A table opened up and I received an awesome massage. Almost half the time the guy was just pushing or pulling me into stretches. At one point, he lifted my leg straight up and started making circles.
“Relax your leg,” he told me.
“Yeah, that’s as relaxed as it’s gonna get.”
After 15-20 minutes (I had expected only about five), my turn was up, so I found Adam and we started walking back to the hotel together. About two miles. Should take about an hour. Adam was still wearing all his warm-ups, which he’d worn during the race, since he got in the line for the bathroom after I did and didn’t make it to the clothing drop in time. So while I thought running shorts and a tank top was just enough for the weather we had (which was perfect), Adam was wearing a short-sleeved shirt, a long-sleeved one over that, and long pants over his running shorts. He was lucky it didn’t warm up as expected, or that would’ve been completely miserable, rather than unnecessarily uncomfortable.
It was cool to walk along Venice Beach again, this time during the day, after seeing it the night before. After probably half an hour, Adam stopped in his tracks.
“Oh no,” he kept patting himself, like he was looking for his keys, “Shit! I left my pouch at the massage tables.”
“Oh man. What was in it?”
“My credit card, my ID....”
“Do you need me to drive you back when we get to the hotel?”
“No, I’ll turn around and go now.”
“....OK. Do you need me to pick you up at the finish?”
“No, I’ll be quick. Just go ahead and I’ll meet you at the hotel.”
We were already halfway to the hotel. It would probably take an hour and a half to walk all the way back to the finish line, then back to the hotel again. Nonetheless, I set off without him.
I headed on to the hotel alone. Nick was packing up his stuff. I told him we might need to pick up Adam, since I had little faith we’d be out before our 1:00 PM checkout otherwise (it was now about noon). I hopped in the shower, and as I was getting out, Adam came through the door.
“Wow. That was fast.”
“I told you I’d be quick!”
“Yeah, but.....damn.” I still have no idea how he covered that kind of ground that fast. Did he run?

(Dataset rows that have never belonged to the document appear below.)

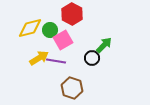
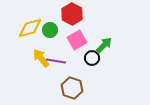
pink square: moved 14 px right
yellow arrow: moved 2 px right; rotated 96 degrees counterclockwise
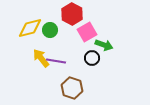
pink square: moved 10 px right, 8 px up
green arrow: rotated 66 degrees clockwise
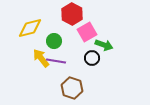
green circle: moved 4 px right, 11 px down
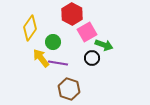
yellow diamond: rotated 40 degrees counterclockwise
green circle: moved 1 px left, 1 px down
purple line: moved 2 px right, 2 px down
brown hexagon: moved 3 px left, 1 px down
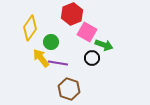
red hexagon: rotated 10 degrees clockwise
pink square: rotated 30 degrees counterclockwise
green circle: moved 2 px left
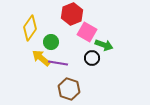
yellow arrow: rotated 12 degrees counterclockwise
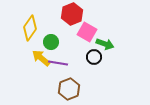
green arrow: moved 1 px right, 1 px up
black circle: moved 2 px right, 1 px up
brown hexagon: rotated 20 degrees clockwise
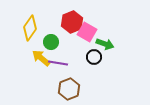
red hexagon: moved 8 px down
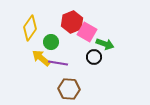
brown hexagon: rotated 25 degrees clockwise
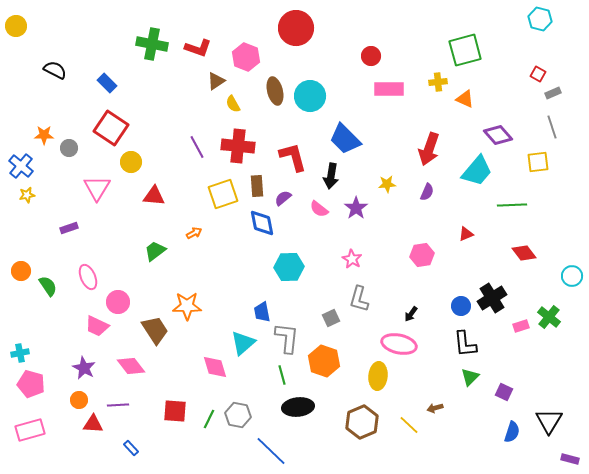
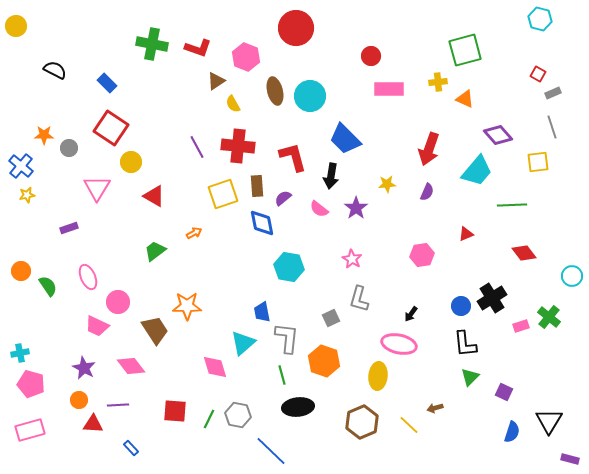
red triangle at (154, 196): rotated 25 degrees clockwise
cyan hexagon at (289, 267): rotated 12 degrees clockwise
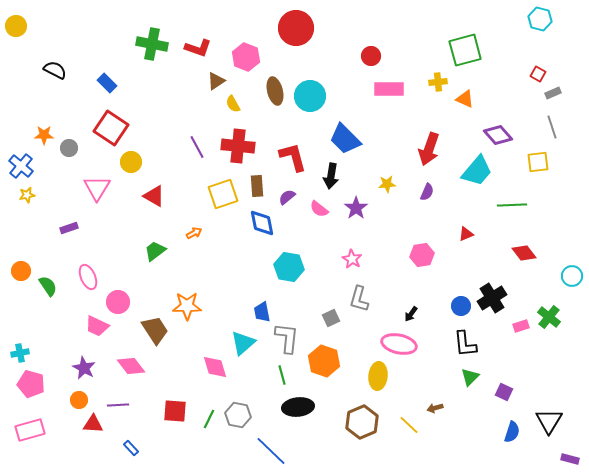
purple semicircle at (283, 198): moved 4 px right, 1 px up
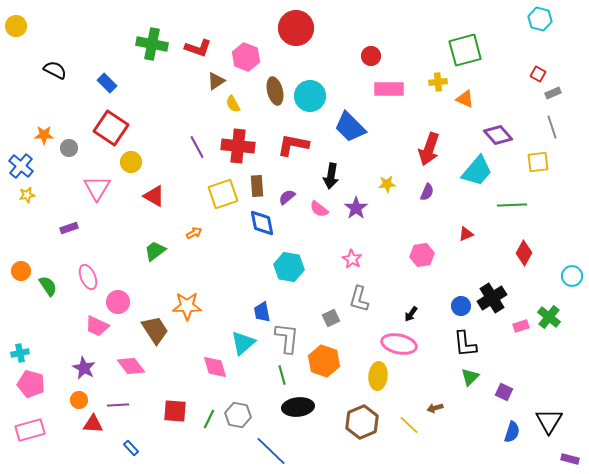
blue trapezoid at (345, 139): moved 5 px right, 12 px up
red L-shape at (293, 157): moved 12 px up; rotated 64 degrees counterclockwise
red diamond at (524, 253): rotated 65 degrees clockwise
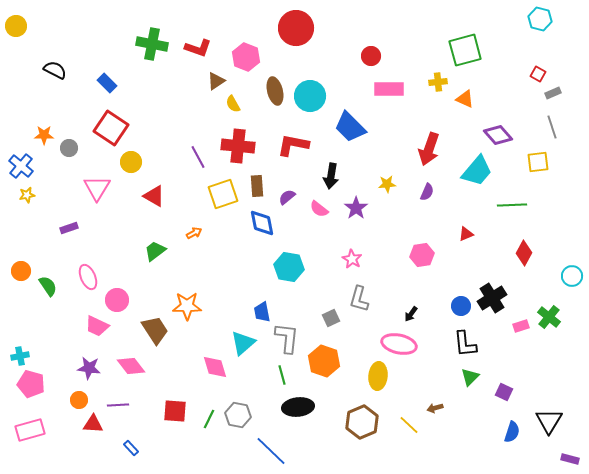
purple line at (197, 147): moved 1 px right, 10 px down
pink circle at (118, 302): moved 1 px left, 2 px up
cyan cross at (20, 353): moved 3 px down
purple star at (84, 368): moved 5 px right; rotated 20 degrees counterclockwise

Nick was catching a flight from LAX that night, so he walked back over to the Google office to hang out there for the rest of the day. Adam and I got in the car, navigated some more bad LA traffic, then had a nice, easy long drive back to Silicon Valley.
I had wanted to go out for St. Patrick’s Day, but couldn’t find anyone to go with, and I wanted to get to bed early after only getting three hours of sleep the night before. So I had a couple beers while wearing a green plastic leprechaun hat and called it a night.
Was I disappointed? Kinda. There is some amount of pride in the fact that just about everything went wrong, I had to stop for the bathroom five times, and I still finished in a Boston-qualifying time. But more than that, I’m glad that Boston improved their standards. Because I’m not so sure a performance like mine is deserving of a spot in the world’s most prestigious footrace. I’d like it if the cutoff time eventually got whittled down to 3:00, which would truly make that the ultimate mark of a good marathoner.
I don’t plan on running the LA Marathon again, and I don’t recommend it. The course is...OK...the organization is bad, the support is average, and the price is high. Not to mention you have to deal with driving in LA. Nothing made it stand out as good, and a whole lot of things stuck out as bad. I understand some of those come with the territory of an event that large, but I’ve done these before, and I don’t remember any other one being this bad.
It made me start thinking though, and this may signal the end of mega-marathons for me. I think for me, soccer was kind of like that first girl you had a crush on and made you realize that girls weren’t icky, and marathons were like your first love from back in high school that you went head over heels for, at the time. Bike touring and backpacking have been other great loves along the way. But now fully mature, I may have found my soul mate in trail running. Sure, I might catch up with my old flames and do a bike tour, or backpacking trip, or road marathon every now and then. But trail running and myself, I think we’re destined to be together.